As a Multiple Sclerosis patient, it has become necessary for me to reinvent myself. I have ... and continue to ... refuse to lie down and die, or in this case, follow the normally prescribed drugs and treatments that do nothing to defeat my disease. I am not only surviving by pursuing alternatives, I am thriving. I do the things specialists told me I would never be able to do. I walk and hope to one day even run regularly. I retain my cognitive and creative abilities for the pleasure of my readers. Although you may never see me on my daily walk, you are welcome to read my novel(s) and in doing so, come to ask yourself, "How can the 'out of the box' protocol she has followed, help my loved one with an autoimmune disease like Multiple Sclerosis?"

"Park" --maybe

Southern Idaho 1960's
Byline: June Bridger (One of my many aliases)

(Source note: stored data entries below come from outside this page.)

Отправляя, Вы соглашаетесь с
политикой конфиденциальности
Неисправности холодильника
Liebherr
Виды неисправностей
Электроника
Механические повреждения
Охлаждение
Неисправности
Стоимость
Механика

We lived about 500 yards from the old church. From the first snow until late spring we drove to church. Seems a bit silly now with gas prices well over $3.00 a gallon but my parents had their reasons; a passel of children as in too many to put in seatbelts the youngest barely toddling, cold as in below freezing temps, and dirt roads that were muddy until well into May and then the spring showers came so well, we usually drove.
Of course as we girls approached our teen years we were notoriously late getting ready. It wasn't because of the boys at church; we were related to most of them, the nice looking ones anyway. Who knows why we were always late, the church had a restroom fit for a queen with a mirror covering one wall. I know, I used to wonder how it would break after breaking the one at home. {Cringe}
If you are a churchgoer out in the farming community the fact is that church is your one time each week which affords adults to relate to adults on an adult level without the notorious party-line. Lest you think the women have a corner on this verbal frat party, I share this, my first--very first driving lesson.
Picture a beautiful spring day. It hasn't rained for weeks so the roads are dry, thus most of the family has walked home, including Mom with the younger children. I approach Dad. He is deep in discussion as to how crops are doing without the crop needed rains.
"Dad, um…" I don't stutter, but I think I did that day. "Can we go now?"
Dad hands me the keys with, "You take the car home. I'll walk."
I'm not sure if he forgot which kid I was or maybe how old I was (at the time I was eleven.) Maybe he figured I was like my older brothers, who were both driving tractors since they could reach the pedals.
"Daaaad." You know that sing-song-y voice a kid uses to convey anything from begging to horror? That's the one I used and somehow it got lost in translation 'cause I clearly recall my white knuckles as I peered over the steering wheel, my heel, all inch and a half of it, caught under the gas pedal. I honestly don't remember the drive, just the screaming of tires as I pulled into the yard, and the slamming on the brakes with both shoeless feet in order to stop before I hit the 500 gallon gas tank. Not sure I even put it in "park."